Given that the XP era has ended, I recommend that all ISVs test their current pre-9 applications under Synergy/DE 9.1.5 so they can be assured of continued customer satisfaction when the inevitable Vista machine is encountered. I also recommend that all new customer installations be V9 throughout, or at least adopt the built-under-8.3-deployed-under 9 model described above.
Don’t forget support for your non-Synergy/DE products
In my last post, I talked about some issues with Windows Server 2008 and Vista SP1 that caused me to recommend not upgrading to them yet. These issues represent just one example where an operating system problem might hinder performance for our customers.
In another example, we recently had a customer report that it was taking our SQL OpenNet server 20 times longer to retrieve records from a SCO OpenServer 6 or UnixWare system than from SCO OpenServer 5.0.6. We tracked this down to a bug in the SCO implementation of the Nagle algorithm on the TCP/IP stack. We produced a simple C program that was sent to SCO and a fix is pending.

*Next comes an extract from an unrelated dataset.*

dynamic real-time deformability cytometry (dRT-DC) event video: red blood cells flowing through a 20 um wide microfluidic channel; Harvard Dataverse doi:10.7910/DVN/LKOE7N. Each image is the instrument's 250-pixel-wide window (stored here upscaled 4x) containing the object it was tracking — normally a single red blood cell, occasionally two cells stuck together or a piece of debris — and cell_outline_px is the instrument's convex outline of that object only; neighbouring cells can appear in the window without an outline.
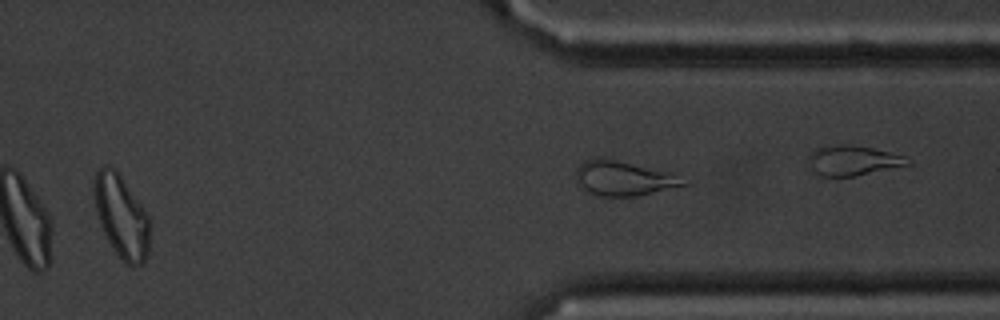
{"species": "common noctule bat (a hibernating species)", "species_latin": "Nyctalus noctula", "temperature_condition": "cold", "stored_images_in_passage": 46, "camera_frame_rate_fps": 3000, "um_per_image_px": 0.085, "animal": {"sex": "male", "body_mass_g": 20.1, "forearm_length_mm": 53.5}, "frame": {"image": 1, "passage_image": 40, "time_ms": 13.0, "image_size_px": [1000, 320], "cell_outline_px": [[152, 220], [148, 256], [140, 264], [132, 268], [112, 248], [100, 224], [96, 212], [92, 188], [92, 180], [96, 172], [104, 164], [108, 164], [116, 168]], "centroid_in_image_um": [10.33, 18.35], "position_along_channel_um": 401.1, "area_um2": 27.51}, "authors_computed_cell_mechanics": {"area_um2": 19.8254, "velocity_mm_per_s": 3.5542, "shape_relaxation_time_tau1_ms": null, "shape_relaxation_time_tau2_ms": 7.5004, "deformation_change_tau1": null, "deformation_change_tau2": 0.183}}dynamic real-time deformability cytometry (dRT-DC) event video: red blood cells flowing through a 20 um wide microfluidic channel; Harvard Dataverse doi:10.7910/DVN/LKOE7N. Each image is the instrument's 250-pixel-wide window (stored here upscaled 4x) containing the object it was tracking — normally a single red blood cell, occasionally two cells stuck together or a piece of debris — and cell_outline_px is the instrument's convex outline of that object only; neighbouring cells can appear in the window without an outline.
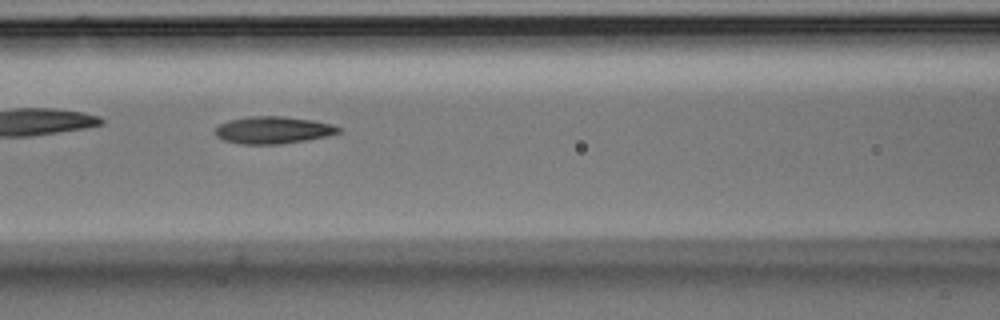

While we were able to assist the customer in the above situation, this isn’t always the case. We try hard to reproduce operating system and other layered product problems with our support team even when Synergy/DE is not at fault, but we unfortunately can’t support every OS and product in the field. There is an increasing need for our ISVs and end customers to maintain software support contracts with the vendors they work with to solve problems.
In many cases the problems we come across are third-party interaction issues (like virus scanners) and configuration issues with the OS that are beyond the scope of Synergy/DE support. A prime example of this is the use of operating system virtualization, where Synergy/DE is supported on the target OS, and the virtualization software acts as a hardware layer underneath the OS. As we have found out, Microsoft will not entertain any calls being logged if the problem is not reproducible in a non-virtual environment. So just as the device drivers of a server require a maintenance contract with the hardware supplier, so the use of virtualization software requires the same (effectively hardware) support contract with the virtualization supplier.
So I recommend you evaluate the level of support you may need for your non-Synergy/DE products and then obtain the appropriate support contracts.